L’induction catégorielle consiste à étendre une propriété connue d’un membre d’une catégorie à un nouvel exemple de cette catégorie. Les chercheurs ont étudié cette forme de raisonnement chez 22 enfants présentant un trouble du spectre de l’autisme et 36 enfants au développement typique, appariés selon l’âge et le quotient intellectuel non verbal.

Les deux groupes ont attribué les propriétés à un niveau supérieur au hasard, ce qui indique une certaine compréhension de la structure des catégories. Les enfants autistes ont néanmoins présenté des performances globalement plus faibles et des réponses moins constantes que les enfants du groupe témoin.

Les liens avec les autres capacités évaluées ne suivaient pas le même profil. Chez les enfants au développement typique, l’induction catégorielle était associée à toutes les compétences linguistiques et cognitives mesurées, sauf au contrôle inhibiteur.

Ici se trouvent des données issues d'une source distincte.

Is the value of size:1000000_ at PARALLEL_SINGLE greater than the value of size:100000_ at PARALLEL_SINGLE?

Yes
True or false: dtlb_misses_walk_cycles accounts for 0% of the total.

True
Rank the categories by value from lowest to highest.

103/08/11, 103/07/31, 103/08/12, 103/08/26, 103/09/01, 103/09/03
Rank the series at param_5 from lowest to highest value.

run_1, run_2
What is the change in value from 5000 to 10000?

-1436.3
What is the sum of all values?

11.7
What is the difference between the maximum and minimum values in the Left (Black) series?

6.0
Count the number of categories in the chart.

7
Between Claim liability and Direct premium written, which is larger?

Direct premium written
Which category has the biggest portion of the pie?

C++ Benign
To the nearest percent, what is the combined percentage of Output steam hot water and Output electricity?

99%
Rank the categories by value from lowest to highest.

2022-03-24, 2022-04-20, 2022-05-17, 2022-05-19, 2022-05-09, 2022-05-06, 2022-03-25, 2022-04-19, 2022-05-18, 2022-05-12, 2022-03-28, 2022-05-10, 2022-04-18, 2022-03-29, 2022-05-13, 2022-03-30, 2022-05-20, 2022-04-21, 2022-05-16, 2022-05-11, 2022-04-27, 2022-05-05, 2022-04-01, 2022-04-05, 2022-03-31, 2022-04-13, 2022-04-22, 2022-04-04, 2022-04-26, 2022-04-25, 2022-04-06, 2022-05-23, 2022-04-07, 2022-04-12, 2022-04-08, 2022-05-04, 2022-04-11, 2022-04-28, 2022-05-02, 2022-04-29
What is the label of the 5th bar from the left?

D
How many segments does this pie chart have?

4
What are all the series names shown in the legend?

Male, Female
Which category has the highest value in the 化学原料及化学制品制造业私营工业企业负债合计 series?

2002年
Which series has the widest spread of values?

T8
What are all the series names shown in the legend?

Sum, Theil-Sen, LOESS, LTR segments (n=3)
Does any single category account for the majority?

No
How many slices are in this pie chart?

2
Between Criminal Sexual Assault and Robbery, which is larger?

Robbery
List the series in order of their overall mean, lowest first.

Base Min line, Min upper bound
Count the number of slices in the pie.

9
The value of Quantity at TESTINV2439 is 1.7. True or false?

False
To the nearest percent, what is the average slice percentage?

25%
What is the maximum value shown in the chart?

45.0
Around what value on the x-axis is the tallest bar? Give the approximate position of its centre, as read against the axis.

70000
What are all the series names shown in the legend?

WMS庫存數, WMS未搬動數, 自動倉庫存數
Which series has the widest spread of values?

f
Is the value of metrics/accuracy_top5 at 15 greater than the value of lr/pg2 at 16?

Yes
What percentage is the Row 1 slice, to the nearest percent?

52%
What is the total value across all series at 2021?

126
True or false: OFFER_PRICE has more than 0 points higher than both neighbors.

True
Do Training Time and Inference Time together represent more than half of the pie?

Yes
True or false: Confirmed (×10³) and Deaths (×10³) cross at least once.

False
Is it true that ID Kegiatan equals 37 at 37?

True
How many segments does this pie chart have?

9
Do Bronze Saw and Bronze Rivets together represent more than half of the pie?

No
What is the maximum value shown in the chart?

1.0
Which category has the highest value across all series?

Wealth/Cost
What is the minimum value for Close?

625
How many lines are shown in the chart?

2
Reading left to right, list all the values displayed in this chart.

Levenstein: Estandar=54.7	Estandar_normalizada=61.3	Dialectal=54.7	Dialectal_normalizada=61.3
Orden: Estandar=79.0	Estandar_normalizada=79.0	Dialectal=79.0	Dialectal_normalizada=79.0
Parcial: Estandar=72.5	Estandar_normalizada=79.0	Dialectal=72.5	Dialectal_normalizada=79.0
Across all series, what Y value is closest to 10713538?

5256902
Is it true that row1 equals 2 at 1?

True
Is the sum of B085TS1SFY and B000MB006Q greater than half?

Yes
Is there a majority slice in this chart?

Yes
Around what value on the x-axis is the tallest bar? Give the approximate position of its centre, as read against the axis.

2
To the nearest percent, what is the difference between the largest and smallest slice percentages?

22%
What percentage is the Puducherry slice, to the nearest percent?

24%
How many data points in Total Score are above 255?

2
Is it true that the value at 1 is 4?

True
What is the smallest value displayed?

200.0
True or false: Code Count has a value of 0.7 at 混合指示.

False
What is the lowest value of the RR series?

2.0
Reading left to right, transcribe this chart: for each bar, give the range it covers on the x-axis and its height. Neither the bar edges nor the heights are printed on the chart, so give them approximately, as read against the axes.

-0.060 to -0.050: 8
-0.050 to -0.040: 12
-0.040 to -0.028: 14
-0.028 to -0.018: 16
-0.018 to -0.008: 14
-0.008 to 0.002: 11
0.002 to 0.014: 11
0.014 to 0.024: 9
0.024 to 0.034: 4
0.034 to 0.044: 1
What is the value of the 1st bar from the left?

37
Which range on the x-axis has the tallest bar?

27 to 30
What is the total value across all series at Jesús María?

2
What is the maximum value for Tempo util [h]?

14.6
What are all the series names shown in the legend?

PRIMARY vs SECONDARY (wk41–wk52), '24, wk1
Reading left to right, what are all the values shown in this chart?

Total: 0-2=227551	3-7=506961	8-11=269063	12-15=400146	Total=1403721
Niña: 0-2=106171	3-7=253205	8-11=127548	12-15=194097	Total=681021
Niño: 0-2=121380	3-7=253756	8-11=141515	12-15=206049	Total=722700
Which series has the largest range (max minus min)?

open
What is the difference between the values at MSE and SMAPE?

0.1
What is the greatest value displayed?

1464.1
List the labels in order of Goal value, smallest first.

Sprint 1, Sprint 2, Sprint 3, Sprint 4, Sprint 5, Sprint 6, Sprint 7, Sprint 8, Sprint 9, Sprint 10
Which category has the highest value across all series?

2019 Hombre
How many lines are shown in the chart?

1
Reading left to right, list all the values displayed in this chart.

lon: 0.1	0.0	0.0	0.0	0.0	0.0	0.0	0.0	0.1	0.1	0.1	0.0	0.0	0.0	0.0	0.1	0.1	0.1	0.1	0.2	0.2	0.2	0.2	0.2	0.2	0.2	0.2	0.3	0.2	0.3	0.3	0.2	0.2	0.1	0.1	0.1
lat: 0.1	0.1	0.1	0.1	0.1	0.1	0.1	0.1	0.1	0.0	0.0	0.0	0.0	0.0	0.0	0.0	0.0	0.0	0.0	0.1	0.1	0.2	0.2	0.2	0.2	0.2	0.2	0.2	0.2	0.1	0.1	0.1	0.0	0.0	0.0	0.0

Le groupe autiste présentait des profils d’association différents . Ses performances étaient liées au jugement sémantique, au contrôle inhibiteur et aux fonctions exécutives.

Les analyses de régression indiquent aussi une association positive entre fonctions exécutives et induction catégorielle dans le groupe autiste. Les fonctions exécutives regroupaient ici le contrôle inhibiteur, la mémoire de travail et la flexibilité cognitive. Ce résultat décrit une association, pas une cause , et le résumé ne fournit ni la taille des effets ni les détails nécessaires pour apprécier leur portée.

L’étude en bref

Type d’étude
Étude comparative avec tests linguistiques et cognitifs, complétée par des analyses de régression hiérarchique.
Population
58 enfants d’âge préscolaire, dont 22 présentant un trouble du spectre de l’autisme et 36 au développement typique, appariés selon l’âge et le quotient intellectuel non verbal.
À retenir

Dans cet échantillon, les enfants autistes réussissaient certaines inductions catégorielles, mais avec des performances moins élevées et moins constantes, associées notamment aux fonctions exécutives.